В одну секунду взбежал я снова на осину и прыгнул вниз. И вот тут началась борьба с теткой Анной. Оказалось, что она совсем не умела плавать и, вместо того чтобы помогать мне вытаскивать себя из воды, обхватила вдруг меня за плечи, прижала к себе и всей тяжестью грузного своего тела потянула ко дну. Я увидел лишь ее широко раскрытые от неожиданного купания и страха, ничего не видящие глаза. Хорошо еще, что успел глотнуть немного воздуха и, достав ногами дно, сильно от него оттолкнулся.

Тетка Анна оторвалась от меня на несколько мгновений, но как только мы вынырнули, вновь на меня бросилась и стала хватать за одежду цепкими пальцами, при этом кричала что-то бессвязное и страшное.

Я понимал, что если она уцепится,

мы вновь пойдем ко дну, и я отбивался от ее рук всеми силами. Мне тоже стало жутко и захотелось бросить тетку и выбраться на берег, который был совсем рядом. Но бросать было нельзя, невозможно… и я боролся с руками тетки Анны, которые хотели утянуть меня на дно, и кричал ей что-то ругательное…

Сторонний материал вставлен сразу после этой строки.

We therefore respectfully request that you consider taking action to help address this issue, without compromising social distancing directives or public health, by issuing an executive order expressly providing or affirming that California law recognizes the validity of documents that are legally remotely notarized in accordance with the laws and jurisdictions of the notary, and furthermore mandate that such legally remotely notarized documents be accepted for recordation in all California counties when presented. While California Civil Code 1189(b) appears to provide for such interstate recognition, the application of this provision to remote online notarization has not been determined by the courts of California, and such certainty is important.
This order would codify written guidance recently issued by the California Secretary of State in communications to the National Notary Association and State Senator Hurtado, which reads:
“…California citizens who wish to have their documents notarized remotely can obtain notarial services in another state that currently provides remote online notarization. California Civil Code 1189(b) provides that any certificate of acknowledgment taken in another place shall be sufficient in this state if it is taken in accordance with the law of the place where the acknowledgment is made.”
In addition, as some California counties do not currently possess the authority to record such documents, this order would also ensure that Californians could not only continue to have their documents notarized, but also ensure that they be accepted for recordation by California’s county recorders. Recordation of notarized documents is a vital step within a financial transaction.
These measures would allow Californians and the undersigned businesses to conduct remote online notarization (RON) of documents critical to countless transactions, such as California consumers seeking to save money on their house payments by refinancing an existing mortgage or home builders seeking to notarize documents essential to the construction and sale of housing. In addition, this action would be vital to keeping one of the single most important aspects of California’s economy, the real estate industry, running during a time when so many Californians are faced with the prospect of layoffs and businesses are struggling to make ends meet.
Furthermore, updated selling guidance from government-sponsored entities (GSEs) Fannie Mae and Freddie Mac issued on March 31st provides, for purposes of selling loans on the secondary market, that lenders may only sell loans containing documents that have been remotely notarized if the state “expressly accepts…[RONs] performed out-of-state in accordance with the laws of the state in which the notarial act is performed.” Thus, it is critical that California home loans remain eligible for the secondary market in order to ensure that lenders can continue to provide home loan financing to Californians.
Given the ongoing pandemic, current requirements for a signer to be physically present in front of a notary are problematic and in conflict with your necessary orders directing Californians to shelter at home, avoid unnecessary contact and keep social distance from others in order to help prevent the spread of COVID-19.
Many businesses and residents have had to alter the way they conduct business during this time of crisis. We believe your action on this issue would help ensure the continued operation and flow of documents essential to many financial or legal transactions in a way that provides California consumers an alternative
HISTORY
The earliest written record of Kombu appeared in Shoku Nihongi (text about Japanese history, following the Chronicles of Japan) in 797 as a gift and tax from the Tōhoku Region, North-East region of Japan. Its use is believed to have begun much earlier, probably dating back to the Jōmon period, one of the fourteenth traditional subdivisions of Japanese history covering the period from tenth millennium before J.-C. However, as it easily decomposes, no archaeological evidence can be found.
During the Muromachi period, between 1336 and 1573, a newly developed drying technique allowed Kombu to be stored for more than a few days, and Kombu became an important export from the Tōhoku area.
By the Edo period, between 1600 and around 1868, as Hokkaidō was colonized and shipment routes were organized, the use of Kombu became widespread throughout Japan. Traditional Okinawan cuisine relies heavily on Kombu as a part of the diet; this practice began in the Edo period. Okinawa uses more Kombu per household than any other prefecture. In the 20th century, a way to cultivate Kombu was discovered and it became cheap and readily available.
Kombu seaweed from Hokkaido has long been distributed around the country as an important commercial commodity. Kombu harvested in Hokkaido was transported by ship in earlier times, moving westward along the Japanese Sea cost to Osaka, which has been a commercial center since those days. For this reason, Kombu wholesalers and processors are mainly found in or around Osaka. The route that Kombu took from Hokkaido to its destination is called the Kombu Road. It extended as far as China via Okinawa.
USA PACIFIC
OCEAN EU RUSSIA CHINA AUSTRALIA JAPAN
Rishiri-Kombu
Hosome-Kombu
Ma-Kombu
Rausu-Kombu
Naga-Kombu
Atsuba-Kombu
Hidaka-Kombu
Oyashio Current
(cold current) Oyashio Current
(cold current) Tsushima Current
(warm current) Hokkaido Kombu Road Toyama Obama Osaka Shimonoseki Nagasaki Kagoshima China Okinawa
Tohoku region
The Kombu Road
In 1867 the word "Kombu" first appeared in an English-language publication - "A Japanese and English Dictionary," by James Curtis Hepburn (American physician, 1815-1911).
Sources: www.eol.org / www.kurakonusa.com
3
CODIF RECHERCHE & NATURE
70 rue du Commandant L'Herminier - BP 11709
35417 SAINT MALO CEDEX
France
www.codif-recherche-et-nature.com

Пока мы так барахтались, течение занесло нас в глубокий и тихий омут, где мы только что удили подъязков. Силенки совсем уж покинули меня, и я с трудом держался на воде, тетку же Анну вдруг развернуло как-то боком, и она, потеряв меня из виду, вскрикнула протяжно и дико, и голова ее скрылась. Я едва успел поймать капюшон ее легонькой брезентовой куртки. Как доплыл до берега и вытащил тетку Анну на песок, я в подробностях не помню. Остались какие-то мучительные и бесформенные обрывки воспоминаний: как выкатывал ее из воды, вперевалку, словно тяжеленную чурку, как ритмически давил коленками на ее спину, пониже лопаток, как начала она кашлять…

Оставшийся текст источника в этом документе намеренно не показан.